» Document extract:
My journey through the upper reaches of the chattering classes as Helen Demidenko was surreal. I will never forget being propositioned by both halves of an open marriage at one function, or being invited to join the Anti-Football League at another. Instead of being honest and pointing out that no, I actually like sport, I made a lame duck excuse about having insufficient money on me to join. The conversation forgotten, I fronted up to a panel next morning wearing a 1991 Wallabies jersey. The two sport haters were sitting in the front row and I copped an A-grade glare.

Members of the chattering classes took potshots for the moral ambiguity of my writing. Part of me wanted to shout at the top of my lungs if they had ever read Cline. I watched stunned as Peter Craven wrote a positive review of my novel in The Age and short-listed it for one of the Victorian Premier's Awards, only to dump on it when the Melbourne literary establishment decided I was persona non grata. People who were supposed to know about literature went all out to conflate my views with those of my characters (does that make Bret Easton Ellis a serial killer in his spare time?) and prove that I must have had some sort of sneaking association with the League of Rights (who are they?). This made me determined to humiliate a group I considered spineless, and my invented persona became ever more over the top. It was only a matter of time before my cover as such as it was was blown.

Narrative
Let me begin with a girl, an ordinary Australian girl.

Fiona Kovalenko has an enfeebled, elderly uncle. She also has a less enfeebled (but still elderly) father. This besides the usual number of siblings, aunts and cousins. Fiona Kovelenko is at university, but unlike many of her peers is not particularly articulate. She is clever, but her cleverness does not extend into the realm of wisdom or reason. This is not because she is intrinsically incapable of these things but because she is only nineteen years old. Within her, this ordinary Australian girl carries a story incomprehensibly horrible yet eminently describable.

Fiona has known since childhood that three members of her family, a loving, close-knit immigrant Ukrainian family, were to greater or lesser degrees Nazi collaborators. She is unaware of the full import of the phrase 'Nazi collaborator,' is versed in neither the specific history of this collaboration nor in the history of collaboration per se. Instead, Fiona chooses to get by, largely unknowing. Missing the odd lecture. Not studying too hard. Living in one of Brisbane's riotously tropical suburbs near the university. She smokes rollies and drinks hot chocolate. She listens to nightly current affairs bulletins and tut-tuts over the state of federal politics with her flatmate. It is only when one of her family members becomes a feature on those current affairs bulletins that she faces is forced to face the narrative of collaboration within her family. Her uncle is charged with war crimes, and that is news.

» Entries supplied:

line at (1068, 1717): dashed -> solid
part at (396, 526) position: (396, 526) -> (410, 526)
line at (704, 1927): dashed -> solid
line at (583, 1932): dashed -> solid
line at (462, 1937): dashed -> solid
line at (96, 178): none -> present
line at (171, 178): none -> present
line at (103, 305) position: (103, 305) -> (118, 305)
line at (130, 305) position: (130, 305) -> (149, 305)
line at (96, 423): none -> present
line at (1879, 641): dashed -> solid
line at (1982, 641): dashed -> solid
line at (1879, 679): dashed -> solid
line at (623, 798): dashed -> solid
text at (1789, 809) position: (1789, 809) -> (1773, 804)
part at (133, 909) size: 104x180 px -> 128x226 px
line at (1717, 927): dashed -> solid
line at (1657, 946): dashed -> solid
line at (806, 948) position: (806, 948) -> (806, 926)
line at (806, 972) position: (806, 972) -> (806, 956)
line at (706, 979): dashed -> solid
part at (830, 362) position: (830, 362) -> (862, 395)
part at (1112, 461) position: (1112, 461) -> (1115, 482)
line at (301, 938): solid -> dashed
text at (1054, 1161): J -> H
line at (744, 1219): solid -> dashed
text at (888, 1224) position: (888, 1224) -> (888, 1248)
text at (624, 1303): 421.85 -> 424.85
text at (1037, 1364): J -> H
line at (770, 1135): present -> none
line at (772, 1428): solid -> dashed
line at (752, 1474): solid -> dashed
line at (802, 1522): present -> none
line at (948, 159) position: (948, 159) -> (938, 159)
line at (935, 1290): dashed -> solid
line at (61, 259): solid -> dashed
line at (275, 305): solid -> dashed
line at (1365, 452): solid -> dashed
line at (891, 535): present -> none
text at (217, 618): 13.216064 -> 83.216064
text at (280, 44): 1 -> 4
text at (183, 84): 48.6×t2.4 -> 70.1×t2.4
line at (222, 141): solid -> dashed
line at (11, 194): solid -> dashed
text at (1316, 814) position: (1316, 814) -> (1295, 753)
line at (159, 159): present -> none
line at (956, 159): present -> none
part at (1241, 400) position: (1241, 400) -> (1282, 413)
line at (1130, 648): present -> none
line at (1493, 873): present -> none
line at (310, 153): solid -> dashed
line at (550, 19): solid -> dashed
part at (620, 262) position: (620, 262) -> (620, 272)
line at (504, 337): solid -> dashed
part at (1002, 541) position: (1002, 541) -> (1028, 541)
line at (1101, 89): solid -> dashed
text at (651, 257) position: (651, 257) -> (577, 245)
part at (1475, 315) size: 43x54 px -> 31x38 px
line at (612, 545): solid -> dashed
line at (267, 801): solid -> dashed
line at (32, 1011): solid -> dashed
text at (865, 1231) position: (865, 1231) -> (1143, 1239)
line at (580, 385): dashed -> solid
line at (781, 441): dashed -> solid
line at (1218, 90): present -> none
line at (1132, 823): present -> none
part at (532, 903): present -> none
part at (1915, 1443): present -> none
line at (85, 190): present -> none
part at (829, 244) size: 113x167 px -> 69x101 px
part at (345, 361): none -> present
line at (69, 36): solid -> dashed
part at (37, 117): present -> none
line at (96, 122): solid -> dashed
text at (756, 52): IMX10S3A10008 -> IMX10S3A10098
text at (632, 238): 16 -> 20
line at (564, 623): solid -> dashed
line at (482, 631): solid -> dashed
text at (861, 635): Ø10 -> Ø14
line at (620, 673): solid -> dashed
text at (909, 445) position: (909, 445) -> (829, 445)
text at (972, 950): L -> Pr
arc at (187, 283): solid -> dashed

» Short problem:
Write out, word for word, the section of the passage about the Helen Demidenko persona that opens with the words containing "Fiona Kovalenko has" and closes with "yet eminently describable.". The lines have no connection to the passage about the Helen Demidenko persona.

» Written response:
Fiona Kovalenko has an enfeebled, elderly uncle. She also has a less enfeebled (but still elderly) father. This besides the usual number of siblings, aunts and cousins. Fiona Kovelenko is at university, but unlike many of her peers is not particularly articulate. She is clever, but her cleverness does not extend into the realm of wisdom or reason. This is not because she is intrinsically incapable of these things but because she is only nineteen years old. Within her, this ordinary Australian girl carries a story incomprehensibly horrible yet eminently describable.